### [REQUIRED TASK A]
Write out every line of the entries that follow the text word for word, but leave the pictures out.

### [TEXT SECTION]
---*---

Burnet Jackson

back  Burnet, Jackson & Co., 59 White St., New York, 2009   next

----------------
Burnet, Jackson & Co.
14 St. East River

This advertisement for George R. Jackson's Excelsior Iron Works appeared in the New York Times in 1859. The ad specifies, "Established 1839." This dates seems accurate: an entry "Jackson George R. smith, 201 Centre h. 82 Varick" appeared in Longworth's New York City Directory for the year 1839. In 1845 Doggett's New York City Directory contained the entry, "Burnet James J. blacksmith, 241 Elizabeth." These two men, James J. Burnet and George R. Jackson seem to have become partners in the iron foundry business in the early 1850s. But the first instance of their names appearing together in the business name was "George R. Jackson, Burnet & Co. Excelsior Iron Works, 201 Centre, works E. 14 n [near] Av D" in 1865. In 1869 the New York Times (13 Dec 1869, p. 8) reported a fire discovered "in the basement under the office of the Excelsior Iron Works, owned by George R. Jackson, Burnett [sic] & Co., and situated at Nos. 340-352 East Fourteenth-street." It wasn't until 1873 that a city directory entry reversed the names: "Excelsior Iron Works, est. 1839, Burnet, Jackson & Co. (successors to Geo. R. Jackson, Burnet & Co.)." A few year later, Burnet severed his connection to the company. By 1876 "George R. Jackson, Sons" were the Excelsior Iron Works at 201 Centre St., and "Burnet & Co." constituted a separate company on E. 12th St.

In 1857 George R. Jackson, of Rye, NY, secured a patent for a "Method of Ventilating Vaults." This was patent no. 17,097, dated 21 April 1857. One of his witnesses for this patent was James J. Burnet.

---*---

### [DATA SUPPLIED]
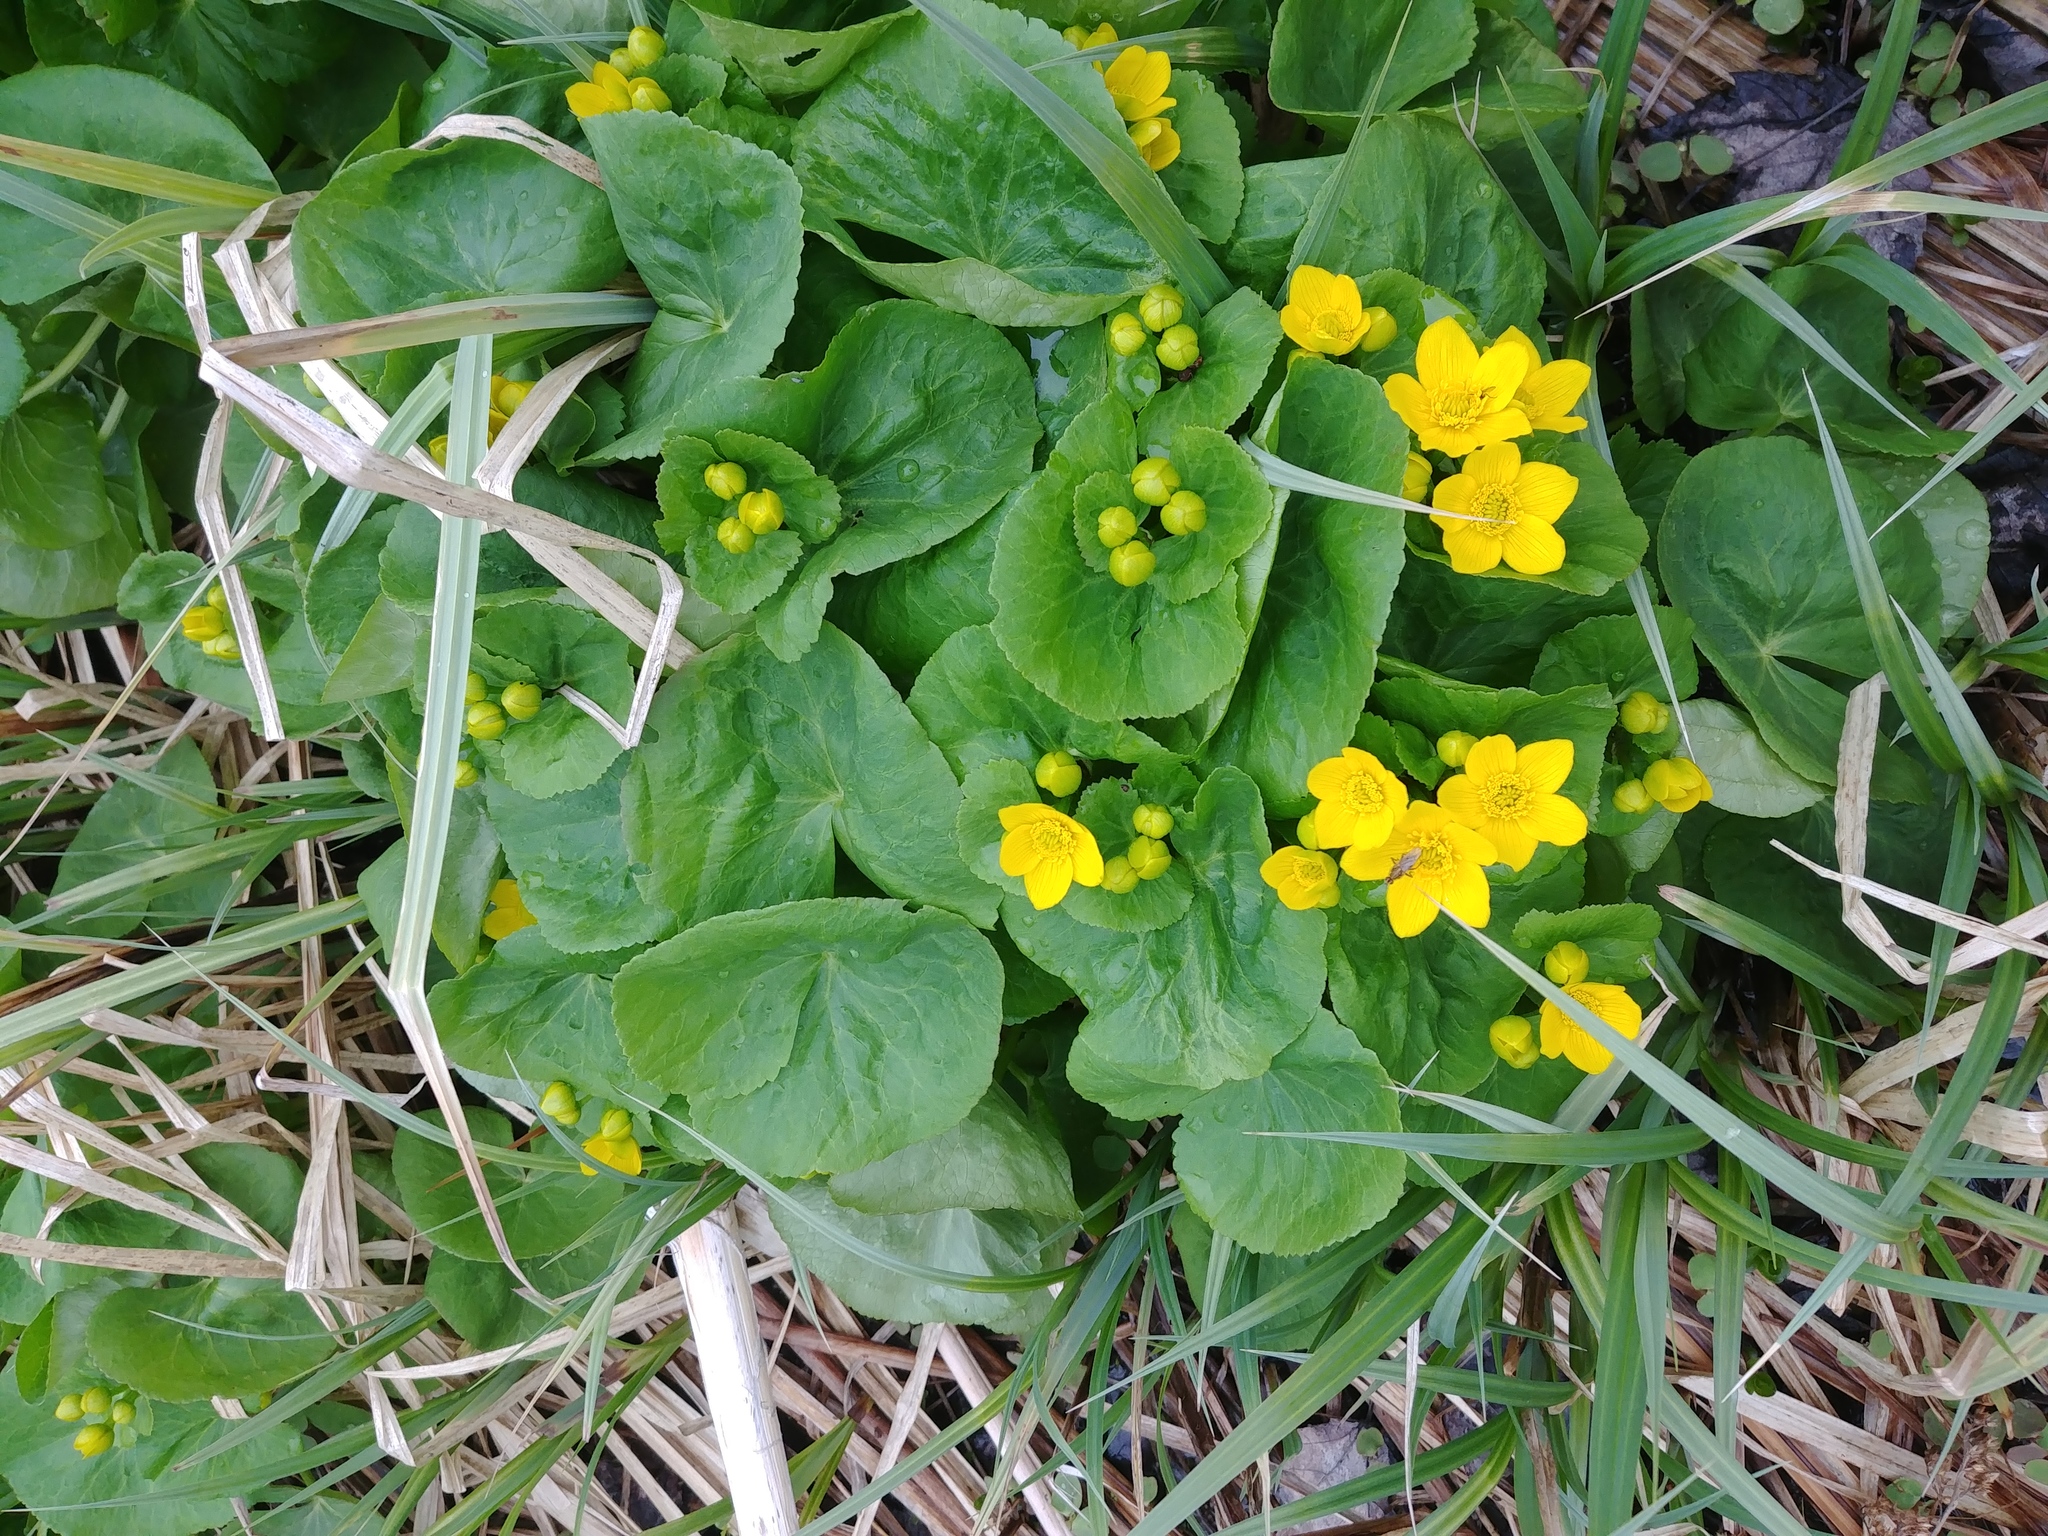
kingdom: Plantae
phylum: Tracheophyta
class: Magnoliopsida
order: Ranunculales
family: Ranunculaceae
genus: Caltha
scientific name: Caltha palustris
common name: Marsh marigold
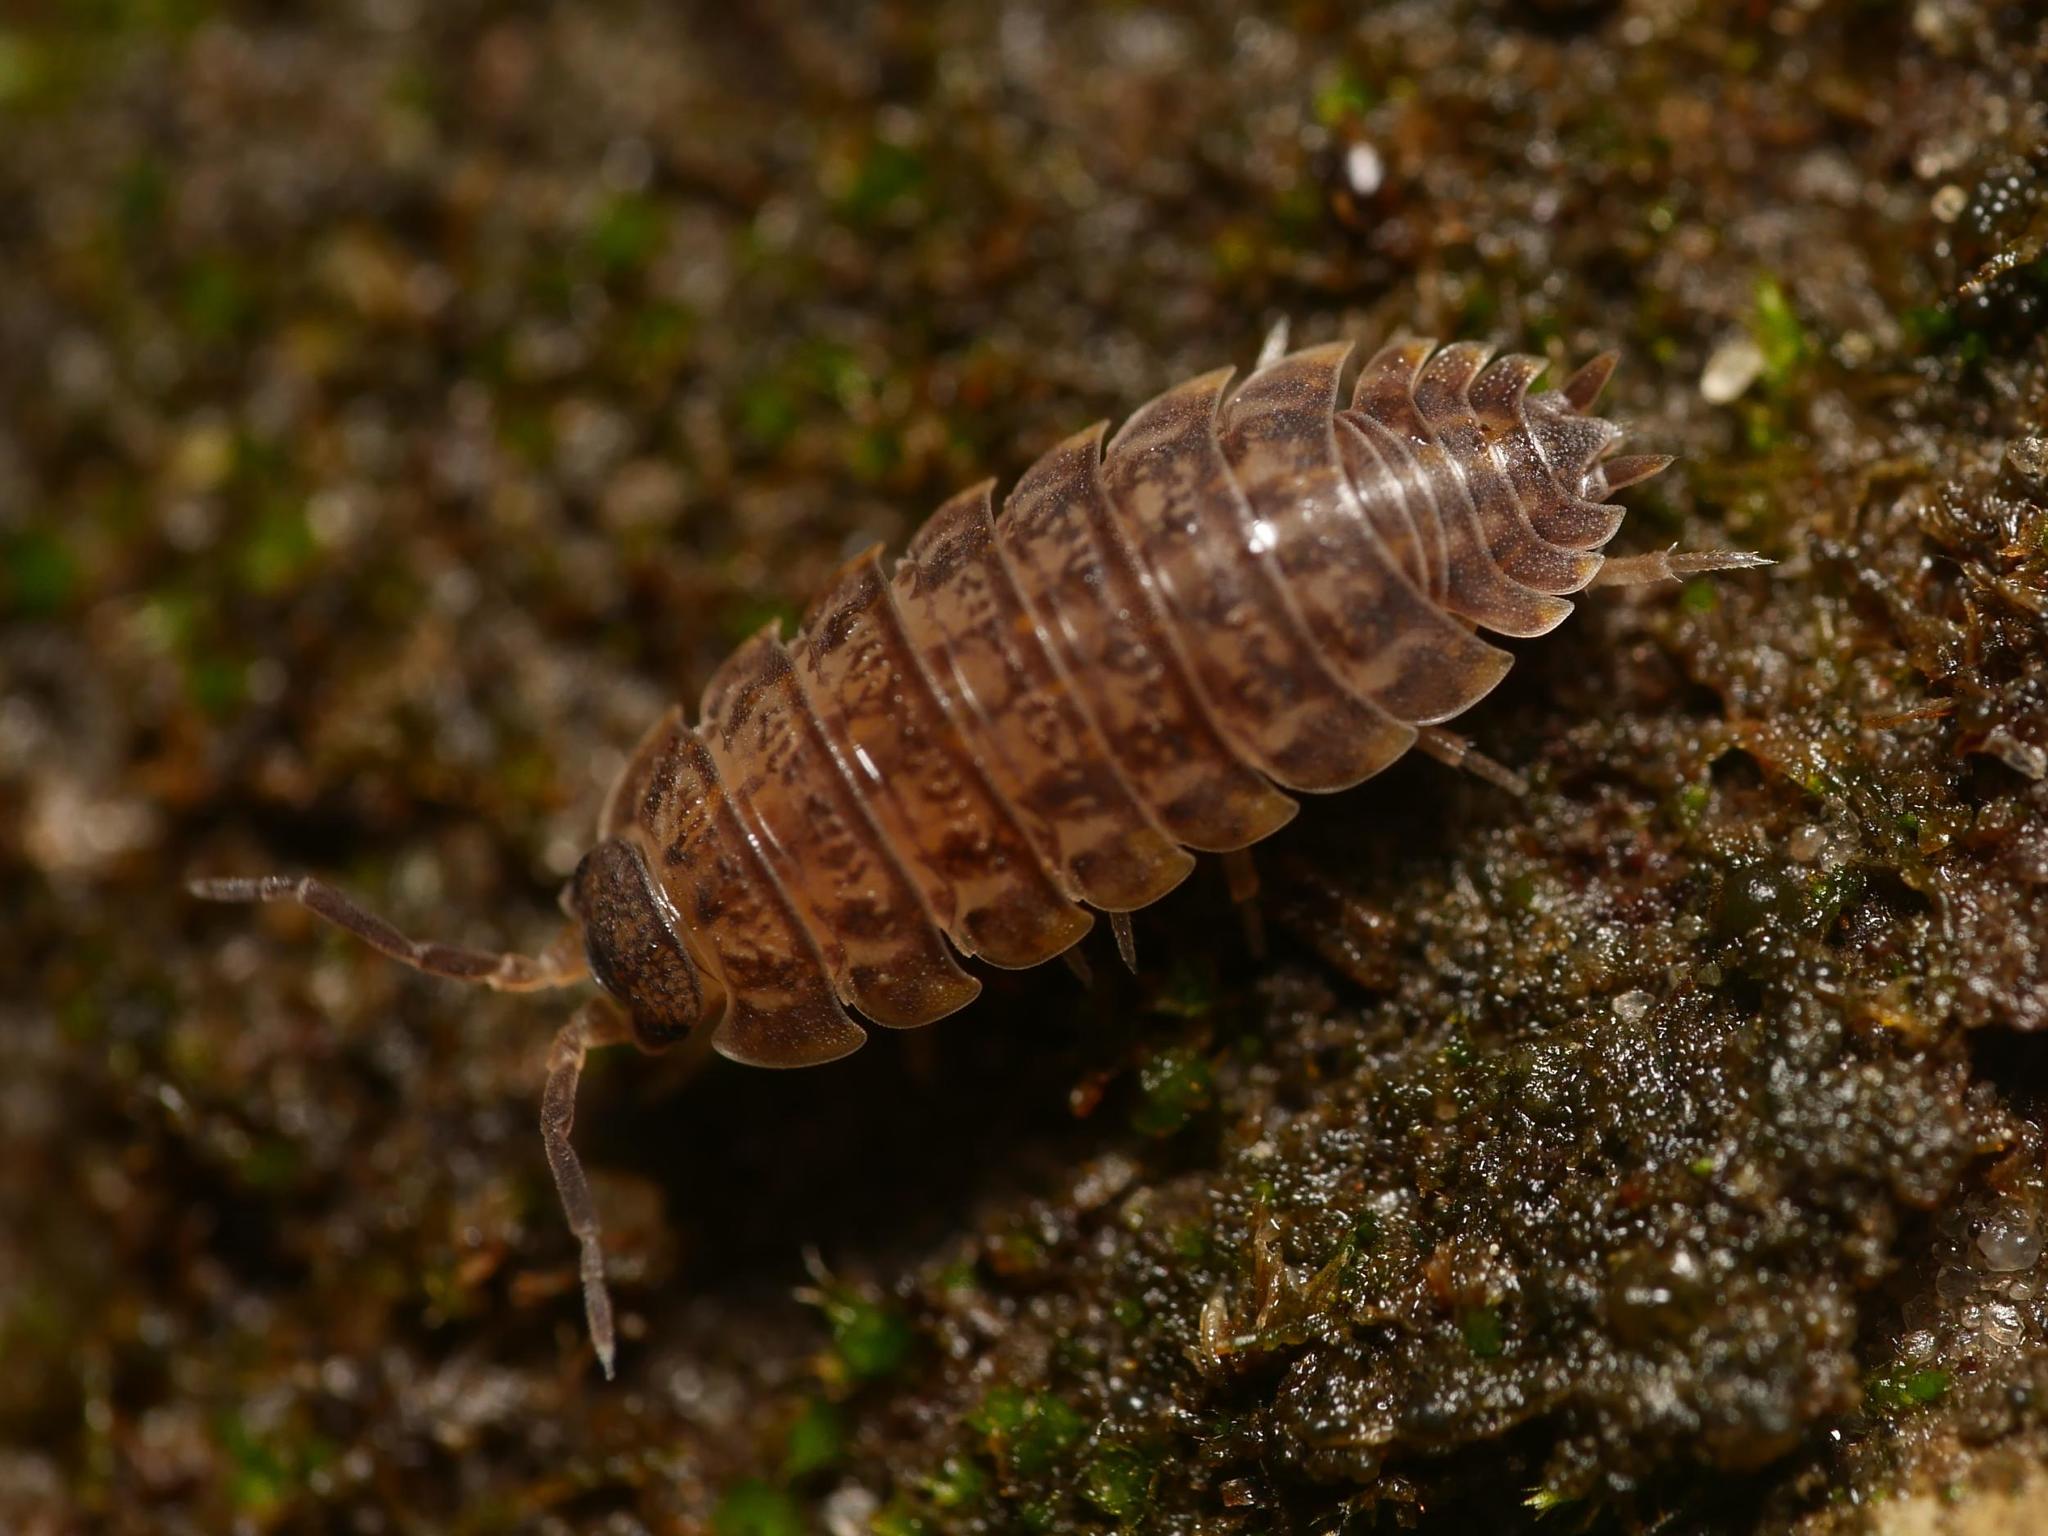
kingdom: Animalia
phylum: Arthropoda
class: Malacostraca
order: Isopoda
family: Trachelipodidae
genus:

---*---

### [REQUIRED TASK B]
In the history of the iron works above, who was one of the witnesses for George R. Jackson's 1857 patent?

### [EXERCISE SOLUTION A]
kingdom: Plantae
phylum: Tracheophyta
class: Magnoliopsida
order: Ranunculales
family: Ranunculaceae
genus: Caltha
scientific name: Caltha palustris
common name: Marsh marigold
kingdom: Animalia
phylum: Arthropoda
class: Malacostraca
order: Isopoda
family: Trachelipodidae
genus:

### [EXERCISE SOLUTION B]
James J. Burnet